I’m writing a web application that constantly retrieves XML “components” from a database and then transforms them into XHTML using XSLT. Some of these transformations happen frequently (e.g. a “sidebar navigation” component goes out for the same XML and performs the same XSL transformation on every page that features that sidebar), so I have started implementing some caching to speed things up.
In my current solution, before each component attempts to perform a transformation, the component checks with a static CacheManager object to see if a cached version of the transformed XML exists. If so, the component outputs this. If not, the component performs the transformation and then stores the transformed XML with the CacheManager object.
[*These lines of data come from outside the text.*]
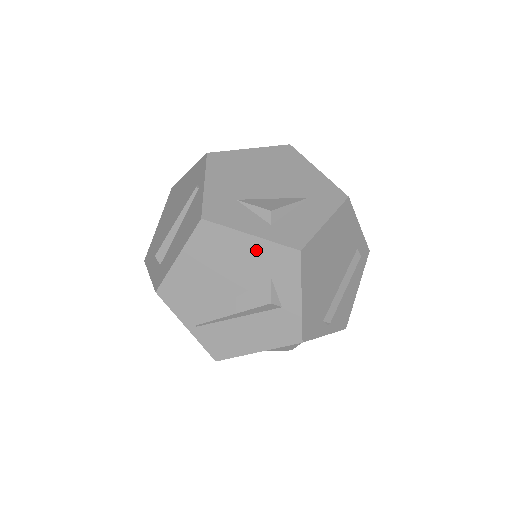
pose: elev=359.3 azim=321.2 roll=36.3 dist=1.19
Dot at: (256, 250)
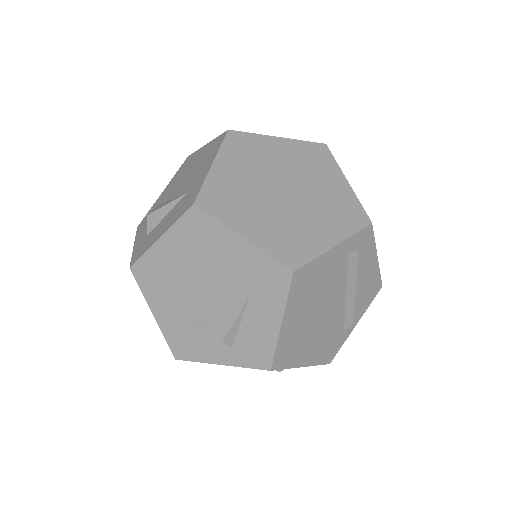
Dot at: occluded
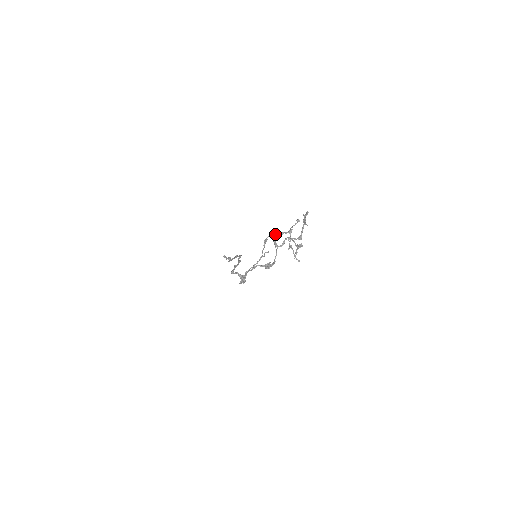
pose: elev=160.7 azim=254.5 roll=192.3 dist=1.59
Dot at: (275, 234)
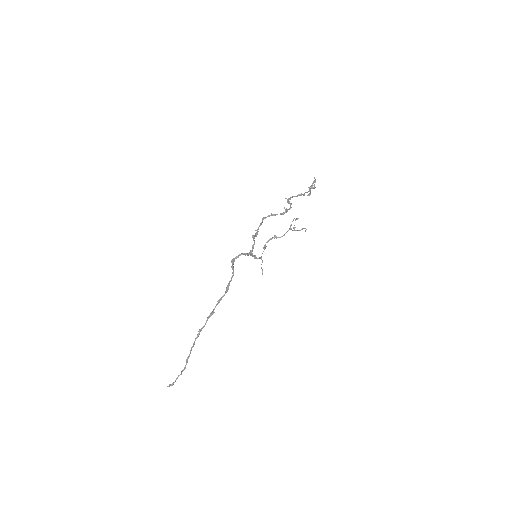
Dot at: (275, 237)
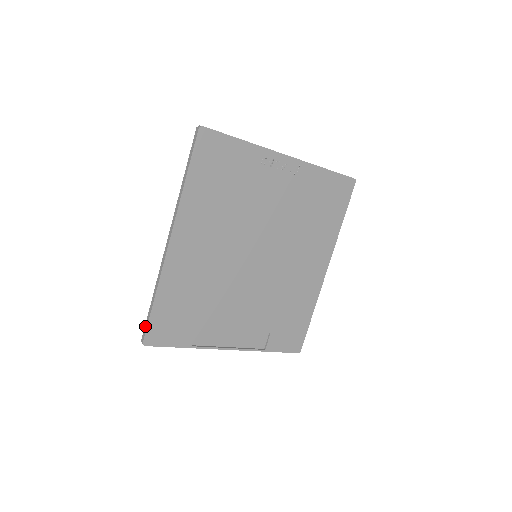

The CacheManager object keeps an in-memory store of the cached transformed XML (in a Dictionary, to be exact). In my local, development environment this is working beautifully, but I’m assuming this may not be a very scalable solution.
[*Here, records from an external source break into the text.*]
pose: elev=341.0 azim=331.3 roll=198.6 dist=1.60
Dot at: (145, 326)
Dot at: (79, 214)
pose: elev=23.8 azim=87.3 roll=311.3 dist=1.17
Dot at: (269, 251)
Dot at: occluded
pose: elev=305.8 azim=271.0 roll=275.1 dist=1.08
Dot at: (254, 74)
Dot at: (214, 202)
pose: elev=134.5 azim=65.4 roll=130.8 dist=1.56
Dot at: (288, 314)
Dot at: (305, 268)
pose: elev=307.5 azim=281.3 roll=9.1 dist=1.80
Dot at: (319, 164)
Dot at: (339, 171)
What are the potential downfalls of storing these data in-memory? Do I need to put a cap on the amount of data I can store in an in-memory data structure like this? Should I be using a different data store for this type of caching altogether?
The obvious disadvantage will be, as you suspect, potentially high memory usage by your cache. You may want to implement a system where rarely-used items “expire” out of the cache when memory pressure goes up. Microsoft’s Caching Application Block implements pretty much everything you need, right out of the box.
Another potential (though unlikely) problem you could run into is the cost of digging through the cache to find what you need. At some point it could be faster to just go ahead and generate what you need instead of looking through the cache. We’ve run into this in at least one precise scenario related to very large caches and very cheap operations. It’s unlikely, but it can happen.